Posted by: peter | Nov 12, 2009 3:44:58 AM
Peter: What mental derangement did he have besides antisocial personality disorder? His wife was a pest to him. This brilliant man thought up a scheme. Kill her among many victims of a sniper. That way he could be rid of her without bringing suspicion upon self. It has the same derangement as, I will rob a bank to make money to buy heroin.
This post is ironic but not in the Twilight Zone world the lawyer has imposed on us. The death penalty inmate has generated massive employment for the lawyer. At the point of a gun to the head of prison officials, the convict is getting comped, as people do in Las Vegas. In a real world, this most dangerous and heinous of convict would have the least privilege, the worst conditions, and a daily beating whether he needed it or not.
Posted by: Supremacy Claus | Nov 12, 2009 7:56:59 AM
You do an admirable huckster's job of anticipating the other side's arguments and then discrediting them, but it is all smoke and mirrors. You anticipate that I may oppose all executions. You are correct. This would, of course, include John Muhammad's execution. Now, every reason that I have to oppose all executions of course applies to the specific case of John Muhammad. But you declare all such reasons "talking points" that are exempt from the conversation. You challenge me to come up with specific reasons relating to Muhammad---but that is basically a demand that I concede that the death penalty is inappropriate only when there is a serious constitutional error at trial or the accused is actually innocent. I don't concede that. And neither do many, many people. Perhaps we are all in thrall to "talking points." Speaking for myself, I prefer to think of my position as based on things like "philosophy" and "morality."

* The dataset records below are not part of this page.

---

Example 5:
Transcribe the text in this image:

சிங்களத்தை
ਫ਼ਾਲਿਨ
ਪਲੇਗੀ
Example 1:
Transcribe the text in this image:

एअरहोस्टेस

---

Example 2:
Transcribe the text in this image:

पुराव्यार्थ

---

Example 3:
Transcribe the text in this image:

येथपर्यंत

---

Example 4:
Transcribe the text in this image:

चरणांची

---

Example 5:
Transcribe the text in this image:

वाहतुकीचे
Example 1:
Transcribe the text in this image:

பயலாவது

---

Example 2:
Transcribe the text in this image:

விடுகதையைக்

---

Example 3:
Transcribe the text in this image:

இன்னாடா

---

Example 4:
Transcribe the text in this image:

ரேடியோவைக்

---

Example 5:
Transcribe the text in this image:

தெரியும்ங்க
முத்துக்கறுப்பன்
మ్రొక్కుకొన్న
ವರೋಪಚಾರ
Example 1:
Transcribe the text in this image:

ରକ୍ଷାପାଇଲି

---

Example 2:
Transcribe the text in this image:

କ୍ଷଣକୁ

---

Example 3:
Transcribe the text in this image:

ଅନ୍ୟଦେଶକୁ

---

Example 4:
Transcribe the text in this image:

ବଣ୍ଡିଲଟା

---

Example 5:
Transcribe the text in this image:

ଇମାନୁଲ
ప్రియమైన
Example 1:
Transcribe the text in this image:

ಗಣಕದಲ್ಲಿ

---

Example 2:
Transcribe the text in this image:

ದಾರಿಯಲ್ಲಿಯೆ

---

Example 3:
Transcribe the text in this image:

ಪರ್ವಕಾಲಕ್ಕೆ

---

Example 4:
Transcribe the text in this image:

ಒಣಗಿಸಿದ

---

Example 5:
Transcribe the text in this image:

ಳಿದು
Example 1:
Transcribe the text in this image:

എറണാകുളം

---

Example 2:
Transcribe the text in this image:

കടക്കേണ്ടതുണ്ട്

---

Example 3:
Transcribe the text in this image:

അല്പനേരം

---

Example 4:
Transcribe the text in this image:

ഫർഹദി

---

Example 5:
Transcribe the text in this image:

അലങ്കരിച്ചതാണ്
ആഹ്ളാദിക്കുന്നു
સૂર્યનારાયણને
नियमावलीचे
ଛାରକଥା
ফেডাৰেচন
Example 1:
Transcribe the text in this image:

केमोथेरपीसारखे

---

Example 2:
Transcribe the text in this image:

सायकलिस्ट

I don't know enough about Muhammad's case to know if he had any specific compelling legal claims, although I know his attorneys argued he was insane (which doesn't seem completely out of the realm of possibility). Thus, I fall back on the general, valid reasons why we shouldn't be executing *anybody* as a society. These include: (1) It undermines our system of limited government to give the power of life and death to the State (and I still don't understand why so many conservatives consider the government omniscient and infallible when it comes to criminal justice, but incompetent, malicious, or both, when it comes to everything else); (2) It is morally degrading to our society to make a spectacle of unnecessary violence; (3) Even if items 1 and 2 are put to one side, and even assuming that the death penalty has some positive impact through retribution or deterrence, our adjudicative systems have proven so unreliable, politically motivated, and fraught with error that use of the penalty simply cannot be justified in any specific case, given the risk of error in the system as a whole (this is where Willingham and other cases of exoneration/innocence/grevious doubt as to innocence or guilt are relevant even in the case of an indisputably guilty defendant---we have demonstrated again and again that if we have the system, we are going to make mistakes).
To this I would also add: The death penalty needlessly divides us, stirring up anger and resentment; it distorts our politics, both judicial and otherwise; it has an odious history of discriminatory application; it wastes resources that could go to preventing crime, helping victims, and providing adequate representation for defendants; and we would not miss it if it were gone.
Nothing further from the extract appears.